- _What is needed_:
The reply to the records below should contain exactly the lines from the line with "Growth hormone releasing" through the line with "PMID: 8306488", and nothing besides.

- _Input_:
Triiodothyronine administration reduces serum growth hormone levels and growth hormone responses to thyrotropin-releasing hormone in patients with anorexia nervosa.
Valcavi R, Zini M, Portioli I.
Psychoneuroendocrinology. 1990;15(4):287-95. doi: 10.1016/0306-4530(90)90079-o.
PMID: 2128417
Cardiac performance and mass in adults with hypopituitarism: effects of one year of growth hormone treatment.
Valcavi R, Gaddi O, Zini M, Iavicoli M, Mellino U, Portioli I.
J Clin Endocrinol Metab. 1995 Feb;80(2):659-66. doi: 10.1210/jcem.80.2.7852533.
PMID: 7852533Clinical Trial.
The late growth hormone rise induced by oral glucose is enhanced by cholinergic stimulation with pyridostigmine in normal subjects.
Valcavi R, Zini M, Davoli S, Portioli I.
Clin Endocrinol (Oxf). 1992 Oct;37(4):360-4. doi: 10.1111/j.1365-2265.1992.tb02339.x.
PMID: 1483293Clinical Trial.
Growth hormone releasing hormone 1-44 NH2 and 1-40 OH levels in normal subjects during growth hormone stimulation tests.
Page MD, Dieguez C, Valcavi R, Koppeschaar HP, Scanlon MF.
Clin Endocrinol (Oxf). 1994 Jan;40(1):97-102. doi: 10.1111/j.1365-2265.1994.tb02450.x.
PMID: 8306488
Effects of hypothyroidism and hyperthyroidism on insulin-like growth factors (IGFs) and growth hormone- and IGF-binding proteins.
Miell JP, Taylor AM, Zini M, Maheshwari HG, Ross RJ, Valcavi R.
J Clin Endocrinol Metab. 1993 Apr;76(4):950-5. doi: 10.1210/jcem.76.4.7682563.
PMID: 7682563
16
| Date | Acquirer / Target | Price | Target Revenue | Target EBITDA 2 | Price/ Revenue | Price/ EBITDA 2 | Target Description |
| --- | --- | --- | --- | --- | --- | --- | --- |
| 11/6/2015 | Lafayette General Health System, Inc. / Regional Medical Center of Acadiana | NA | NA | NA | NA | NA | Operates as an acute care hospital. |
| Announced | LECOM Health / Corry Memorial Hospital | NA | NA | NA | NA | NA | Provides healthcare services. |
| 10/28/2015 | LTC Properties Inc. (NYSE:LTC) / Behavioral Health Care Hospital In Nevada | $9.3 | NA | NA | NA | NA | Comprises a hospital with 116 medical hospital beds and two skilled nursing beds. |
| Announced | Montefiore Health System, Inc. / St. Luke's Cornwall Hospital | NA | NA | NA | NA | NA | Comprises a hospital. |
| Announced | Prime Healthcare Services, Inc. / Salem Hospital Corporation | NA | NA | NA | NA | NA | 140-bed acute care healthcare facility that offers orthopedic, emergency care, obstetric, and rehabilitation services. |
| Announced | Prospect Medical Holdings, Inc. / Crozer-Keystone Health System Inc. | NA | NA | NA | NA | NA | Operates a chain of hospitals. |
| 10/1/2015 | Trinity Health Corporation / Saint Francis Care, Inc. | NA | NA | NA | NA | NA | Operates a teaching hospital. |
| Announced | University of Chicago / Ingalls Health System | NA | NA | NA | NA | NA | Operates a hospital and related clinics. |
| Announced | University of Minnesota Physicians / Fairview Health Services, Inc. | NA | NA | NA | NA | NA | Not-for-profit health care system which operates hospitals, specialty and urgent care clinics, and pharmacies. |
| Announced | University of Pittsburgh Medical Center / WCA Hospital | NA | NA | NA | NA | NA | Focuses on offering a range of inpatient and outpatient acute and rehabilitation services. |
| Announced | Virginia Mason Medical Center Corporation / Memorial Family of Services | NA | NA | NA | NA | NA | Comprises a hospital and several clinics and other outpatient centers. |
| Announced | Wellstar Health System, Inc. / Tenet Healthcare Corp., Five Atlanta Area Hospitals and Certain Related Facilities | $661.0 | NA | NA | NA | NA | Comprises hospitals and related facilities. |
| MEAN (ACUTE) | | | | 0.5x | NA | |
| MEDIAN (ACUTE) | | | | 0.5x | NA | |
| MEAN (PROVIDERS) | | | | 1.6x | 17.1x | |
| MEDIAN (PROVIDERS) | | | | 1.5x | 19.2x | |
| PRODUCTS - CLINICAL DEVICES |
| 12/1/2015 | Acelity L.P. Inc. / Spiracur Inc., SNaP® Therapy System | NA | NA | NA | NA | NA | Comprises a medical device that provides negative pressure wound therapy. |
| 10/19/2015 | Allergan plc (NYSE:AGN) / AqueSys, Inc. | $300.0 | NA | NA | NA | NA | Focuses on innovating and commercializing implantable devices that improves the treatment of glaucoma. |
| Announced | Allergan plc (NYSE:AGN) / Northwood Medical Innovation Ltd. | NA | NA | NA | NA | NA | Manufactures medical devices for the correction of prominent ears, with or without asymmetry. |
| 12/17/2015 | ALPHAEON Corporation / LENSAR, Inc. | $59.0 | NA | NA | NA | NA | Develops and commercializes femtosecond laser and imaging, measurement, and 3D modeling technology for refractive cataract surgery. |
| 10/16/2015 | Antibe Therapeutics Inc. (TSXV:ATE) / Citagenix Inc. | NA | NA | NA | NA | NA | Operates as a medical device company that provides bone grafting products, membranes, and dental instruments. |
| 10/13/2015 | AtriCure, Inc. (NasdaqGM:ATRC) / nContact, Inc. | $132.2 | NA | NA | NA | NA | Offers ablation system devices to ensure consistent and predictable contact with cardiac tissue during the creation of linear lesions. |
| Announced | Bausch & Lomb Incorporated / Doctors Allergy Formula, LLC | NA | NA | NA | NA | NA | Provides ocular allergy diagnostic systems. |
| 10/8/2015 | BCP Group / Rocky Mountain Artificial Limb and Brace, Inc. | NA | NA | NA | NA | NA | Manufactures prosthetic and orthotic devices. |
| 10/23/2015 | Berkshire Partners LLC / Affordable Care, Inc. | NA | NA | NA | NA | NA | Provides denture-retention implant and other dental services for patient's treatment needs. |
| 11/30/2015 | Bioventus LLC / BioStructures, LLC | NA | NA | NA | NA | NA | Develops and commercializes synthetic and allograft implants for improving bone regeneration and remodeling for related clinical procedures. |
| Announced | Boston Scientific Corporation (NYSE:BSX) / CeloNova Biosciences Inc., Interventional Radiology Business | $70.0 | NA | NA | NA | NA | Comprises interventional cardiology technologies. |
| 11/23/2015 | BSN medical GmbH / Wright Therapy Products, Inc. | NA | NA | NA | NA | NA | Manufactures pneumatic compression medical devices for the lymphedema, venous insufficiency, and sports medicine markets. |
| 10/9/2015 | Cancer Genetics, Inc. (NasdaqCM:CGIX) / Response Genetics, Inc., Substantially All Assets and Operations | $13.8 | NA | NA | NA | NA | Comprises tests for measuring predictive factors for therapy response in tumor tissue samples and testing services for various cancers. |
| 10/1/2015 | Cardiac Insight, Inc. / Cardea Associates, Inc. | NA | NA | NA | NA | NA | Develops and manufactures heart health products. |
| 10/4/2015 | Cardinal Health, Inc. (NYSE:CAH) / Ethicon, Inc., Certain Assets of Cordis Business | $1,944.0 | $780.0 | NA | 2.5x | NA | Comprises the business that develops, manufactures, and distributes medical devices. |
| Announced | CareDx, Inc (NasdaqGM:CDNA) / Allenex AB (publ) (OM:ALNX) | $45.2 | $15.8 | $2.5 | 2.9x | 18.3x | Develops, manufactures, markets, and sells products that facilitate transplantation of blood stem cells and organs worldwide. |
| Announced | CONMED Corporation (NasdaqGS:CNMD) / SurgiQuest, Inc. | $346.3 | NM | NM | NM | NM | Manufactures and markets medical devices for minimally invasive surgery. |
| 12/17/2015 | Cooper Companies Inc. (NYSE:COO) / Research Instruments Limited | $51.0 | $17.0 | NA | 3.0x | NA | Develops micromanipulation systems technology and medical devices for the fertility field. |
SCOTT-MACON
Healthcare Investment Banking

- _The answer_:
Growth hormone releasing hormone 1-44 NH2 and 1-40 OH levels in normal subjects during growth hormone stimulation tests.
Page MD, Dieguez C, Valcavi R, Koppeschaar HP, Scanlon MF.
Clin Endocrinol (Oxf). 1994 Jan;40(1):97-102. doi: 10.1111/j.1365-2265.1994.tb02450.x.
PMID: 8306488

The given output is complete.